Having been in the field of safety and operations for the past 20 years, I am happy to note that many excellent initiatives are being undertaken to reduce the number of workplace accidents in Singapore (Boosting safety at workplaces; Sept 7).
My work in this field has revealed that there is a crucial step which we often miss when ensuring that injuries are kept to an acceptably low level.
This step is the empowerment of workers to speak up and voice any issue of concern openly, without the fear of reprisal.
The managements of many organisations would be displeased or outraged if the lowest worker on the assembly line stops operations because he notices that something is not as it should be.
In the field of safety science, this worker is called the "sharp end worker".
These workers, even though sometimes considered "unskilled", are experts in their field, as they perform their tasks every day.
They should be encouraged to voice their concerns with no fear of punishment or discrimination - this will help prevent accidents.
Safety officers need to listen to sharp end workers, encourage open discussions and facilitate meaningful and inclusive dialogue about safety issues at every level of the organisation.
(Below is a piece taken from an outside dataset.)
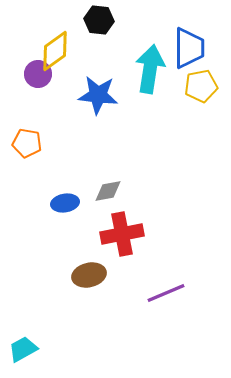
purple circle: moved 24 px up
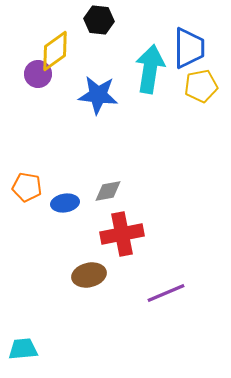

Singapore has some way to go before we can reach this state.
There is a range of reasons for this, including the management not being well-informed about what's happening on the ground, and concerns that delays and demands stemming from these discussions could cost them time and, therefore, money.
However, it is heartening to see that safety is being brought to the forefront.
It is now time for a mindset shift and to see safety not just as volumes of documentation sitting in a manager's office, but as being, quite simply, about the way we work every day.